• _The records_:
● ● ●

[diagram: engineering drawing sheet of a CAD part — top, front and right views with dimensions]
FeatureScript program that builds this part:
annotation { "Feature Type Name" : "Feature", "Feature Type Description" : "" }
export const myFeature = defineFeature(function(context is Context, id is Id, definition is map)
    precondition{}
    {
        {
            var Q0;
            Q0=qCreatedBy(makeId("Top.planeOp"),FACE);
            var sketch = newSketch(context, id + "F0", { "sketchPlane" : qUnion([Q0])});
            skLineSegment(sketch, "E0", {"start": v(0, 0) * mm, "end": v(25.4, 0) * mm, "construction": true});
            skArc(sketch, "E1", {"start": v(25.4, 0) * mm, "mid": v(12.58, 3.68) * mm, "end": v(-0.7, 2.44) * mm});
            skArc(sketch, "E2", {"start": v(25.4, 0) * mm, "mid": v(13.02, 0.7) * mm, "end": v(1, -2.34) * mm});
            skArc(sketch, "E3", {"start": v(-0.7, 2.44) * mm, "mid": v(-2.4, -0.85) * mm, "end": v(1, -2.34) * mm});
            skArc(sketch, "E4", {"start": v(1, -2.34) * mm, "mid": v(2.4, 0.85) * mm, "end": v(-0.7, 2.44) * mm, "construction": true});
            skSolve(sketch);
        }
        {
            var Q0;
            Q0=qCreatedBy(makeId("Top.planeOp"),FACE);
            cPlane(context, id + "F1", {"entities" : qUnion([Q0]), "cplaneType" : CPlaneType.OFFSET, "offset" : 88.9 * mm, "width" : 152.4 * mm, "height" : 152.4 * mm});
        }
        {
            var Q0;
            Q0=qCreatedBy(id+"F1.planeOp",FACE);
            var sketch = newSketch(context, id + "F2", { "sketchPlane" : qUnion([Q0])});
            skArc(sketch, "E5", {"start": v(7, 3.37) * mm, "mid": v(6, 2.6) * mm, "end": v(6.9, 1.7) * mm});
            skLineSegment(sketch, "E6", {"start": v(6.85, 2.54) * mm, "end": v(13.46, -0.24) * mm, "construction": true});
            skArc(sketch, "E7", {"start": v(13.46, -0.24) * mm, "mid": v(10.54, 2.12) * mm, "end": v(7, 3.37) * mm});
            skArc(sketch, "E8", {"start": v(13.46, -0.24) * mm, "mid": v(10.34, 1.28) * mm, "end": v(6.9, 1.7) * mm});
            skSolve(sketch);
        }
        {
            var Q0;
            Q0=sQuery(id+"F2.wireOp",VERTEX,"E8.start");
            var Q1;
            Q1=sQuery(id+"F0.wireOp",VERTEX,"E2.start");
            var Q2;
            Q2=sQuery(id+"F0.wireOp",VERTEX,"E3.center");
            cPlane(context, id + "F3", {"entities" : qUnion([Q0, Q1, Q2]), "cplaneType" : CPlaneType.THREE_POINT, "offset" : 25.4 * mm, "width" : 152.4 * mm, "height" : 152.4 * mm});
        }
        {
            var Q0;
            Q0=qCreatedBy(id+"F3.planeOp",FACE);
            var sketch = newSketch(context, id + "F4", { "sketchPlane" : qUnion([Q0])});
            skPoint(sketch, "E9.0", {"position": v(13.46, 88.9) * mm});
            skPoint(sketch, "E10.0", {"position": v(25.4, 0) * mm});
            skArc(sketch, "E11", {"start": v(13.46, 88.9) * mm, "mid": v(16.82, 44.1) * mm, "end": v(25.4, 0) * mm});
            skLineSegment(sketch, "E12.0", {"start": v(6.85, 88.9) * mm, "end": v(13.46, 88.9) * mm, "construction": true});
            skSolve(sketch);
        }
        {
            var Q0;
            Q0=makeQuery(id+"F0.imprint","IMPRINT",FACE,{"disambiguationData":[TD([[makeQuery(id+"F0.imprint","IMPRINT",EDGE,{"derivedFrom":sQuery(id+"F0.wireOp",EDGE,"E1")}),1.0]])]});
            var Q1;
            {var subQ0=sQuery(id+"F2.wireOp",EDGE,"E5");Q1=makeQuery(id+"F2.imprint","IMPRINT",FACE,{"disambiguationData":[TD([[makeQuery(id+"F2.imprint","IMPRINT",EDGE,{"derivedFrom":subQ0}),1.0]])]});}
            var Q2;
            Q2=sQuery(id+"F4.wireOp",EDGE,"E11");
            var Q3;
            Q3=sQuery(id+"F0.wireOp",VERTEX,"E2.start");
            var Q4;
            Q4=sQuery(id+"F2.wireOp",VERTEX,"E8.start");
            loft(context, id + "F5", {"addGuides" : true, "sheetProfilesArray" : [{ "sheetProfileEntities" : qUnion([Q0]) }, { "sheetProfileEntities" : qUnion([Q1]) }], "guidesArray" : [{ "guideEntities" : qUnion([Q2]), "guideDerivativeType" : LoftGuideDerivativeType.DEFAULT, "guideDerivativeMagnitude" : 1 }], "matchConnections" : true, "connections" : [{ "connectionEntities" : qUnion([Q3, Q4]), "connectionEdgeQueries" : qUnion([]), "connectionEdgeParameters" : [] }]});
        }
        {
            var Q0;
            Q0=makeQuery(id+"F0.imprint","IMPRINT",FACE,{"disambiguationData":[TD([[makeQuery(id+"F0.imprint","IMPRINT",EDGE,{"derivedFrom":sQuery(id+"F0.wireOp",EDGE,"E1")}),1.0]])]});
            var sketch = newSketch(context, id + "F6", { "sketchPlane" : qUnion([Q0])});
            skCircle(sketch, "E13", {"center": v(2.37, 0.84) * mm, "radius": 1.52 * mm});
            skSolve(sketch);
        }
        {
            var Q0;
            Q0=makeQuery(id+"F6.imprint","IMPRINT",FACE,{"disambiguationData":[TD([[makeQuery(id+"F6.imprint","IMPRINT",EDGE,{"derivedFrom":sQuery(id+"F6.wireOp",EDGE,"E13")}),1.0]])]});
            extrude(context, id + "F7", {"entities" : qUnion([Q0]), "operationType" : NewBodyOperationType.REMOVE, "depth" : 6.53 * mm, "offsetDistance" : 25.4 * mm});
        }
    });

● ● ●

• _The task_: Rewrite the lines from the very first one through the line that contains "v(6.85, 2.54) *" as a numbered list, leaving out any blank lines.

• _Result of this exercise_:
1. [diagram: engineering drawing sheet of a CAD part — top, front and right views with dimensions]
2. FeatureScript program that builds this part:
3. annotation { "Feature Type Name" : "Feature", "Feature Type Description" : "" }
4. export const myFeature = defineFeature(function(context is Context, id is Id, definition is map)
5.     precondition{}
6.     {
7.         {
8.             var Q0;
9.             Q0=qCreatedBy(makeId("Top.planeOp"),FACE);
10.             var sketch = newSketch(context, id + "F0", { "sketchPlane" : qUnion([Q0])});
11.             skLineSegment(sketch, "E0", {"start": v(0, 0) * mm, "end": v(25.4, 0) * mm, "construction": true});
12.             skArc(sketch, "E1", {"start": v(25.4, 0) * mm, "mid": v(12.58, 3.68) * mm, "end": v(-0.7, 2.44) * mm});
13.             skArc(sketch, "E2", {"start": v(25.4, 0) * mm, "mid": v(13.02, 0.7) * mm, "end": v(1, -2.34) * mm});
14.             skArc(sketch, "E3", {"start": v(-0.7, 2.44) * mm, "mid": v(-2.4, -0.85) * mm, "end": v(1, -2.34) * mm});
15.             skArc(sketch, "E4", {"start": v(1, -2.34) * mm, "mid": v(2.4, 0.85) * mm, "end": v(-0.7, 2.44) * mm, "construction": true});
16.             skSolve(sketch);
17.         }
18.         {
19.             var Q0;
20.             Q0=qCreatedBy(makeId("Top.planeOp"),FACE);
21.             cPlane(context, id + "F1", {"entities" : qUnion([Q0]), "cplaneType" : CPlaneType.OFFSET, "offset" : 88.9 * mm, "width" : 152.4 * mm, "height" : 152.4 * mm});
22.         }
23.         {
24.             var Q0;
25.             Q0=qCreatedBy(id+"F1.planeOp",FACE);
26.             var sketch = newSketch(context, id + "F2", { "sketchPlane" : qUnion([Q0])});
27.             skArc(sketch, "E5", {"start": v(7, 3.37) * mm, "mid": v(6, 2.6) * mm, "end": v(6.9, 1.7) * mm});
28.             skLineSegment(sketch, "E6", {"start": v(6.85, 2.54) * mm, "end": v(13.46, -0.24) * mm, "construction": true});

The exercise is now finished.